Not calibrated prevalence, not ground truth. Human validation pending. Learned from the 10,348 direct Codex labels and 10,348 direct Gemma labels. Candidate is the union of thresholded teacher heads; consensus is their intersection. These outputs are machine_predicted_unvalidated and are not human labels or direct frontier model labels.

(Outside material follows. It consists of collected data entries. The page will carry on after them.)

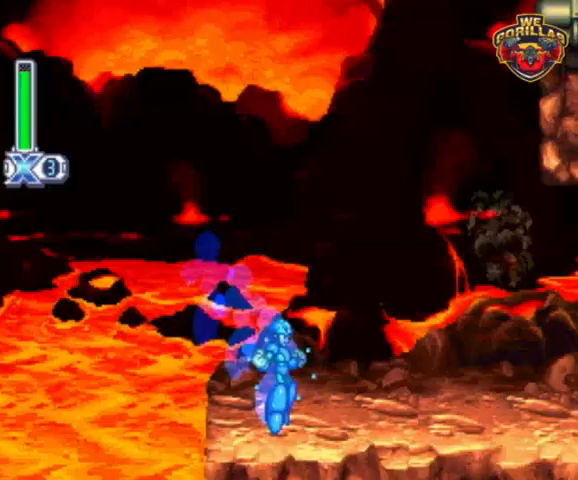
{"buttons": ["Y", "R1", "DPAD_RIGHT"], "events": [[467, "L1", "up"]]}
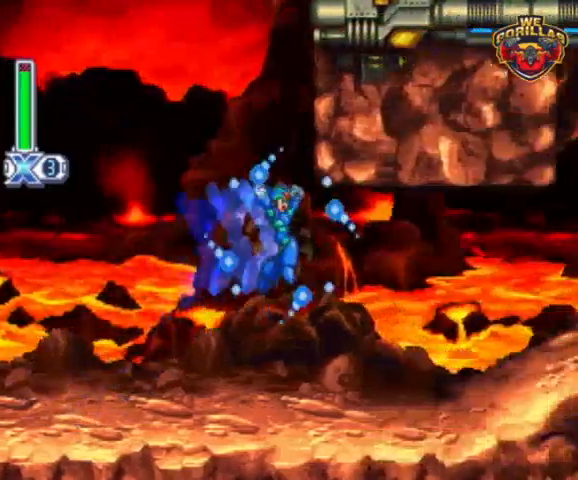
{"buttons": ["Y", "R1", "DPAD_RIGHT"], "events": [[300, "L1", "down"], [500, "L1", "up"]]}
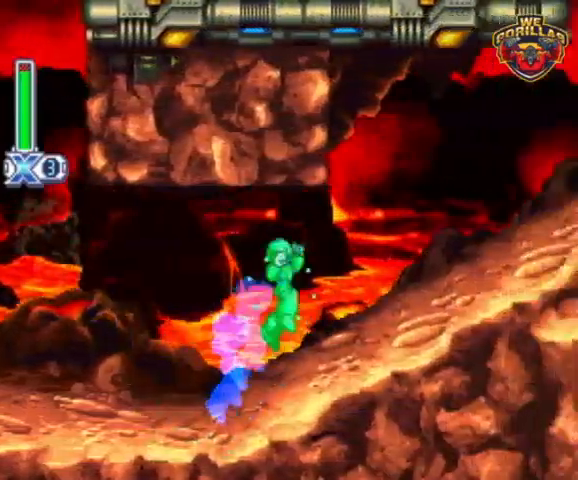
{"buttons": ["Y", "R1", "DPAD_RIGHT"], "events": [[167, "L1", "down"], [467, "L1", "up"]]}
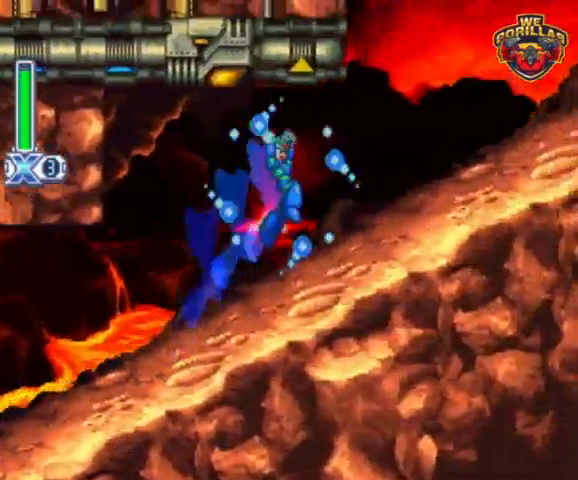
{"buttons": ["Y", "L1", "R1", "DPAD_RIGHT"], "events": [[167, "L1", "down"]]}
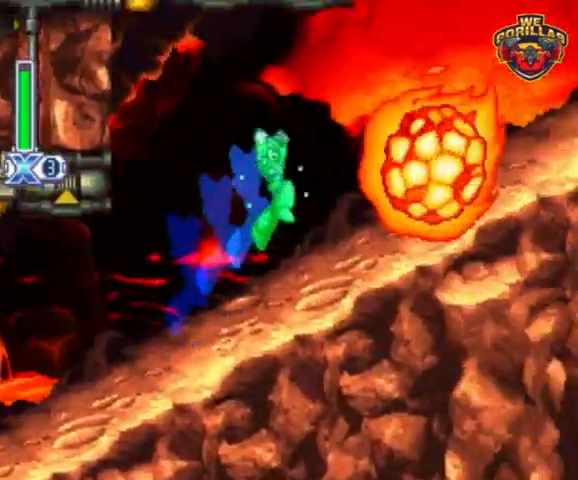
{"buttons": ["Y", "R1", "DPAD_RIGHT"], "events": [[167, "L1", "up"]]}
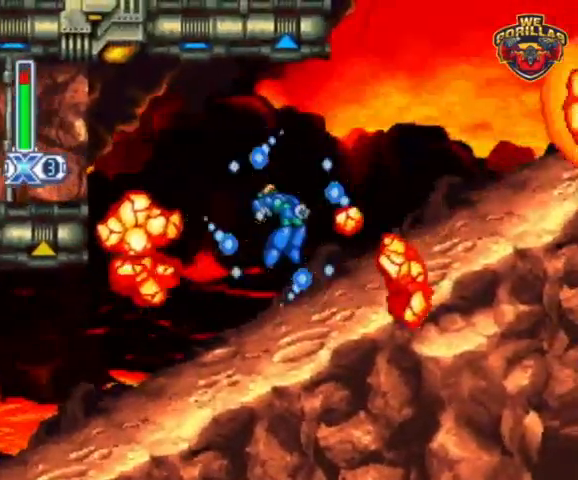
{"buttons": ["Y", "L1", "R1", "DPAD_RIGHT"], "events": [[267, "L1", "down"]]}
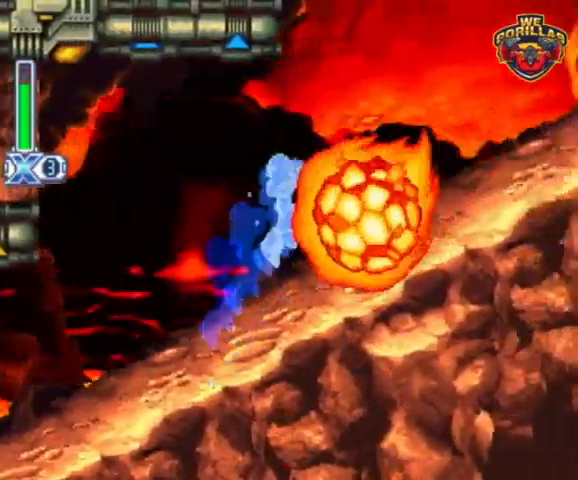
{"buttons": ["Y", "L1", "R1", "DPAD_RIGHT"], "events": [[233, "L1", "up"], [367, "L1", "down"]]}
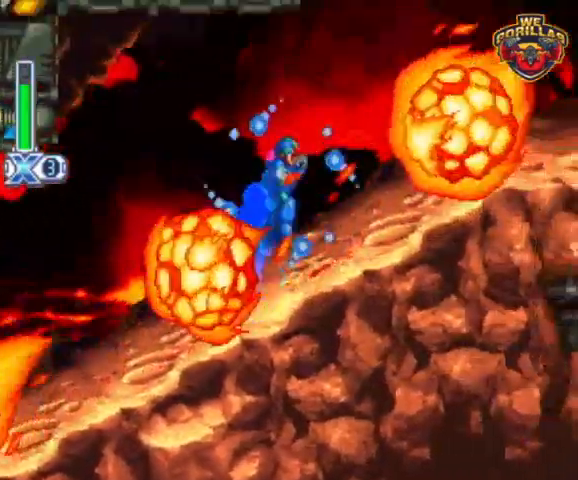
{"buttons": ["L1", "R1", "DPAD_RIGHT"], "events": [[133, "L1", "up"], [367, "L1", "down"], [467, "Y", "up"]]}
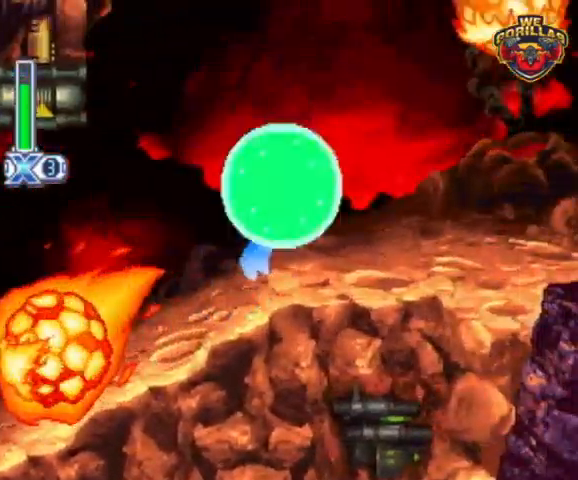
{"buttons": ["DPAD_RIGHT"], "events": [[100, "Y", "down"], [167, "Y", "up"], [233, "R1", "up"], [300, "L1", "up"], [300, "Y", "down"], [333, "Y", "up"], [433, "Y", "down"], [500, "Y", "up"]]}
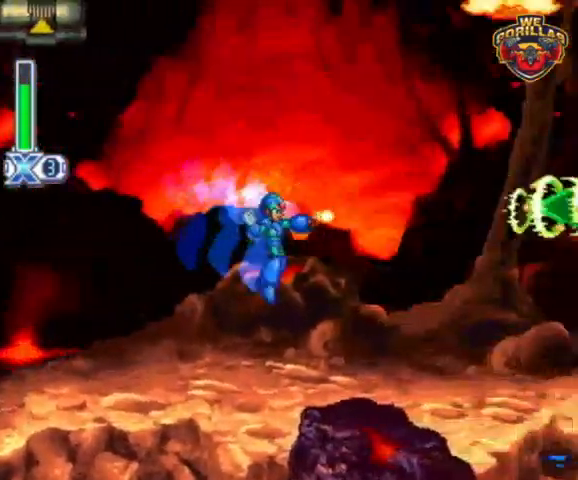
{"buttons": ["Y", "R1"], "events": [[67, "Y", "down"], [133, "Y", "up"], [167, "Y", "down"], [233, "Y", "up"], [267, "R1", "down"], [300, "Y", "down"], [367, "DPAD_RIGHT", "up"], [367, "Y", "up"], [467, "Y", "down"]]}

metaresearch head score (Codex)0.000
metaresearch head score (Gemma)0.000
Version: codex-gemma-dda1882f352aValidation status: machine_predicted_unvalidated
Candidate categoriesnone
Consensus categoriesnone
DomainCandidate signal: none · Consensus signal: none
Study designCandidate signal: Other design · Consensus signal: none
GenreCandidate signal: Empirical · Consensus signal: none
Teacher disagreement score0.991
Threshold uncertainty score0.398

Codex and Gemma teacher scores by category

CategoryCodexGemma
Metaresearch0.0000.000
Meta-epidemiology (narrow)0.0000.000
Meta-epidemiology (broad)0.0000.000
Bibliometrics0.0000.000
Science and technology studies0.0000.000
Scholarly communication0.0000.001
Open science0.0010.000
Research integrity0.0000.001
Insufficient payload (model declined to judge)0.0000.000

Machine scores (provisional)

The two teacher heads of the student model, read on this work. A score orders the frame for review; it never asserts a category, and the validation status ships verbatim with every row.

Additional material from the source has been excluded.